Mein erster offizieller Testerblick
galt dem Motor. Wenn ich nicht genau gewusst hätte, dass dieser Motor
nur 1600 ccm hat, hätte ich verzweifelt die restlichen zwei Zylinder
von den vermuteten sechs gesucht. Denn der Druck auf das Gaspedal war
überraschend erfolgreich gewesen! Wirklich imponierend, was da unter
der Motorhaube steckte! Den eigentlichen Blickfang bildeten jedoch die
beiden Halbfallstromvergaser mit je einem eigenen Luftfilter. Daher also
auch die in Tanknähe im Heck montierte, vielgepriesene elektrische
Hochleistungs-Benzinpumpe! Es herrscht Ordnung und vertrauenerweckende
Verarbeitung rings um den Motor. Doch ich nehme zugunsten der Firma
Morris und Govley gerne an, dass der Kilometerzähler des Testfahrzeugs
etwas vernachlässigt wurde, denn bei rund 10000 Kilometern darf der
Rost noch nicht an Blechnähten und -kanten, besonders an den Türen, so
sichtbar sein Unwesen treiben, wie er das hier leider tat. Dann schaute
ich noch schnell nach dem Öl. Was da so an ungelösten Verunreinigungen
herumschwamm, verdächtigte aber ganz zu Unrecht den Motor, das sei hier
nachdrücklich festgestellt. Schuld war der Lehrling beim letzten
Ölwechsel - und sonst niemand.
Zu zweit - ein hobby-Tester begleitete
mich - machten wir uns auf die Fahrt. Bis wir auf freier Strecke waren,
hatte ich Gelegenheit, das Armaturenbrett ausgiebig zu bewundern. Sein
Konstrukteur muss ein ziemlich unordentlicher Mensch gewesen sein. Sogar
die Hupe hat er ans Armaturenbrett verbannt! Jedenfalls war es für mich
sehr blamabel, in dem riesigen, runden Knopf in der Mitte nicht gleich
die Hupe vermutet zu haben. Was wohl mein Beifahrer von mi dachte? Die
Windschutzscheibe bietet gute Sicht, das soll schon was heissen im
Panoramascheiben-Zeitalter.
|
 |
Die sehr direkte
Lenkung verleitet nur am Anfang zu kleineren Kraftakten. Mit der Zeit
wäre das viel zu anstrengend. Deshalb ging ich bald dazu über, ohne
Kraftakt zu steuern - und siehe da, es klappte auch so! Nun erst merkte
ich dass der Wagen leicht nach rechts zog. Mein Verdacht fiel zuerst auf
meinen Nebenmann, nicht eben ein Leichtgewicht, der sich aber heftig
dagegen verwahrte. Als ich den Fahrzeug-Prospekt studierte, entdeckte
ich unter den einzubauenden 'Extras' auch ein Radiogerät, wie es
eigentlich in jeden schnittigen Sportwagen gehört.
|
Solange jedoch alle Sportverdecke am
MG so undicht sind wie in unserem Falle, ist ein Autosuper sträflicher
Luxus, zumal der MGA 1600 auch den leicht abgewandelten Werbeslogan für
sich in Anspruch nehmen kann: Innen lauter als aussen, auch ohne Wind.

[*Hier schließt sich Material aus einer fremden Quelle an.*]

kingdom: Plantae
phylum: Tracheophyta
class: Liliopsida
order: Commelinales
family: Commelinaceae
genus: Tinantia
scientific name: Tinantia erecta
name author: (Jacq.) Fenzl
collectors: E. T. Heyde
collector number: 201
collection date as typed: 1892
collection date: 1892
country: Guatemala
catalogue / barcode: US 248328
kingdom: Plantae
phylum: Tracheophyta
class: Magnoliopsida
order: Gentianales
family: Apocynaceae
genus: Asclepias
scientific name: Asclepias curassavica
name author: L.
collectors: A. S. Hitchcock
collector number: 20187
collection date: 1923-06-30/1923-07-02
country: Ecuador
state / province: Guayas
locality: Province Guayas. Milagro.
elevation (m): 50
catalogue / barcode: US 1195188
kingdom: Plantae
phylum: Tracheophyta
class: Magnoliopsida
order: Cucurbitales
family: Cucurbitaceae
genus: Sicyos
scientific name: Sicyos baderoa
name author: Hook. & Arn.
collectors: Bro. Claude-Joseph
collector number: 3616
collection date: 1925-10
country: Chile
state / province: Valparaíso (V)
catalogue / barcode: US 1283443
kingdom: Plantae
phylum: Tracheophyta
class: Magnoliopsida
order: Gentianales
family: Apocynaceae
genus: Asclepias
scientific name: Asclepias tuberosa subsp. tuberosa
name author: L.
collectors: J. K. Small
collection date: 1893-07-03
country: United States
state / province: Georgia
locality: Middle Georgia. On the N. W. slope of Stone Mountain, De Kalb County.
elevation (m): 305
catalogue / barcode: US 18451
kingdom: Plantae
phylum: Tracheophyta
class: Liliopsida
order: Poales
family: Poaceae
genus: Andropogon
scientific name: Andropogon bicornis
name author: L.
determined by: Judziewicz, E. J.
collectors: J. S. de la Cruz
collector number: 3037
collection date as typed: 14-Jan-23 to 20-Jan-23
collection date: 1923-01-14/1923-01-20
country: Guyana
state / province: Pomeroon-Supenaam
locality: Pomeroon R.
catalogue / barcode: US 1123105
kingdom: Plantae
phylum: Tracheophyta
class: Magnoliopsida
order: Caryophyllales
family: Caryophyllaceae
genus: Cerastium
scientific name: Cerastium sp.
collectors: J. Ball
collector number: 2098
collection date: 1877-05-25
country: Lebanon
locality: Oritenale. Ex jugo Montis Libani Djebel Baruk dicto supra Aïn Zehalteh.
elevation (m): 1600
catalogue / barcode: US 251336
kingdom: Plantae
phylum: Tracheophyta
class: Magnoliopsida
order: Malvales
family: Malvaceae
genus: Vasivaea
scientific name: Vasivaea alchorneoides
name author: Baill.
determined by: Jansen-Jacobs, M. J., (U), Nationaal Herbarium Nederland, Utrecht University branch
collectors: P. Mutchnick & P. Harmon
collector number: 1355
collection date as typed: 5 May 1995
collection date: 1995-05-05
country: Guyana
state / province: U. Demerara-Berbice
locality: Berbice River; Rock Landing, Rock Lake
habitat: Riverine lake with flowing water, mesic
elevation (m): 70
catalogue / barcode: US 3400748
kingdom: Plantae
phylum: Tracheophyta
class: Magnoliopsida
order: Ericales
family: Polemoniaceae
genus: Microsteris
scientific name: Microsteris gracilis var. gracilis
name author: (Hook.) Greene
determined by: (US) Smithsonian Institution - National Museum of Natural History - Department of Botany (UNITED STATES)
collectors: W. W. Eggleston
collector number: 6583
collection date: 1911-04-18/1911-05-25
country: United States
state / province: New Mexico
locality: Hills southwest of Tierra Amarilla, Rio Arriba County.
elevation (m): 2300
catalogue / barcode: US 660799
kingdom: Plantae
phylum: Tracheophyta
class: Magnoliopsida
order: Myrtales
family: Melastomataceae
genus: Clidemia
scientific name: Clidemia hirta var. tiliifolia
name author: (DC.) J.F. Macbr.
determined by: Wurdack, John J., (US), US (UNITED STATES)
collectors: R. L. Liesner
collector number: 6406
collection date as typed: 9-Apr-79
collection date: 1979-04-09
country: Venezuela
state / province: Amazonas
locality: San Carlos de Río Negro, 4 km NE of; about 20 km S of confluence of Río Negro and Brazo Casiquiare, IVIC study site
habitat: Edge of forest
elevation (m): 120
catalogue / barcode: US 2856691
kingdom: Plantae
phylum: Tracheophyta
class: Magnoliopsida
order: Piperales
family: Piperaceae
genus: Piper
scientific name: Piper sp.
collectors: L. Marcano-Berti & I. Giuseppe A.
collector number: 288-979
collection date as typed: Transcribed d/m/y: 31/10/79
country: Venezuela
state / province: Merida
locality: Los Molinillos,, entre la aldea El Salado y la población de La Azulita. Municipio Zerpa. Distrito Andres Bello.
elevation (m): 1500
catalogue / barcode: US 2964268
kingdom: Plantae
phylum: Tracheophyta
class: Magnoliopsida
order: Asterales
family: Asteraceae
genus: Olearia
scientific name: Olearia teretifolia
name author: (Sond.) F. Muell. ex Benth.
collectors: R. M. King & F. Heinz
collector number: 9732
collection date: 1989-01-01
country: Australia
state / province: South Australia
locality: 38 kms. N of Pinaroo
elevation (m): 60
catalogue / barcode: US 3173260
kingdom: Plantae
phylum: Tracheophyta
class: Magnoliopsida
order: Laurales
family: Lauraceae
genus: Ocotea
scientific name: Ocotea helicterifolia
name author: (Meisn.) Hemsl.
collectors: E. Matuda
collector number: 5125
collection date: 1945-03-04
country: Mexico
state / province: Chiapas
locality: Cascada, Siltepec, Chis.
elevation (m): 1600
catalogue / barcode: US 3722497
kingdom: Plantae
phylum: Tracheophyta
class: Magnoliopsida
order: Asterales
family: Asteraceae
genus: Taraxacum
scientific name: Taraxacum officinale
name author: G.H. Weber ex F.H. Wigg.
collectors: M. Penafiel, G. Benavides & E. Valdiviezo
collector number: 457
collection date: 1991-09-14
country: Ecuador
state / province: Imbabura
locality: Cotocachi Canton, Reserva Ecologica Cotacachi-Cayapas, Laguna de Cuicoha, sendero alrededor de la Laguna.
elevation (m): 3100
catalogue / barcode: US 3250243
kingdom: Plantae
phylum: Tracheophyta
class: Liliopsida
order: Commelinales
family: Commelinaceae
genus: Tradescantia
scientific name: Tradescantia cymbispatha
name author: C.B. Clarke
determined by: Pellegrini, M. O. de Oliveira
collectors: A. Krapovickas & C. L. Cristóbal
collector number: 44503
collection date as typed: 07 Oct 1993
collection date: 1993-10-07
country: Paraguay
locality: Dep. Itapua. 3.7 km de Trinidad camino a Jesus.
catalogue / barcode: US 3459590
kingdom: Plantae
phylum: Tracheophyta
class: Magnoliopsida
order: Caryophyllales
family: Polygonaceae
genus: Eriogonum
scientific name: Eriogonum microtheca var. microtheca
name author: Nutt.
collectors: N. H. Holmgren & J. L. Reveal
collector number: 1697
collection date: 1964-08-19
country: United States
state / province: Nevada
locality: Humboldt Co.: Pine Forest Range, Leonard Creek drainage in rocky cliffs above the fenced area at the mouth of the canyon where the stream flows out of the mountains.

Doch dieser Umstand kann keinem echten Sportwagen - und diese
Bezeichnung kann man dem MGA 1600 wirklich nicht streitig machen - zur
Unehre gereichen. Schliesslich liegt darin ja auch der untrügliche
Beweis für eine äusserst kompakte, stabile Bauart. Kein unnötiger
Federweg, keine weiche Aufhängung stören den direkten Kontakt mit der
Strasse. Kein Schlagloch, und sei es das kleinste, bleibt dem Rückgrat
verborgen. Ich bin mir selbst jetzt noch nicht klar darüber, was sich
bei 160 km/h auf weniger Asphaltfahrbahn gehoben hat: der Wagen von der
Strasse oder ich mich vom Sitz. Einer von uns bei den ist jedenfalls
ganz hübsch hochgegangen. Mir scheint, der Motor ist mit 80 PS nicht
überfordert. Bei 150 bis 160 km/h zeigt der Tourenzähler 5500
Umdrehungen an. So etwas kann nur ein robuster Vierzylinder. Alle
Achtung! Wenn die 80 PS in den hohen Drehzahlen zur Entfaltung kommen,
wird man noch gratis wachgerüttelt. Bei 5600 Umdrehungen hat der Motor
für das gesamte System die kritische Drehzahl erreicht. Man spürt es
überall, sogar am Steuer, dass jetzt 'des Gases genug sein muß'. Bei
knapp 170 Sachen auf der Autobahn ist also ein kleines Nickerchen
unmöglich. Alles hat seine guten Seiten!
Zu nichts reizt ein Sportwagen mehr
als zum rasanten Beschleunigen. Jeder Start, jedes Überholmanöver ist
eine innere Wohltat. Der MGA 1600 erwies sich als besonders wohltätig.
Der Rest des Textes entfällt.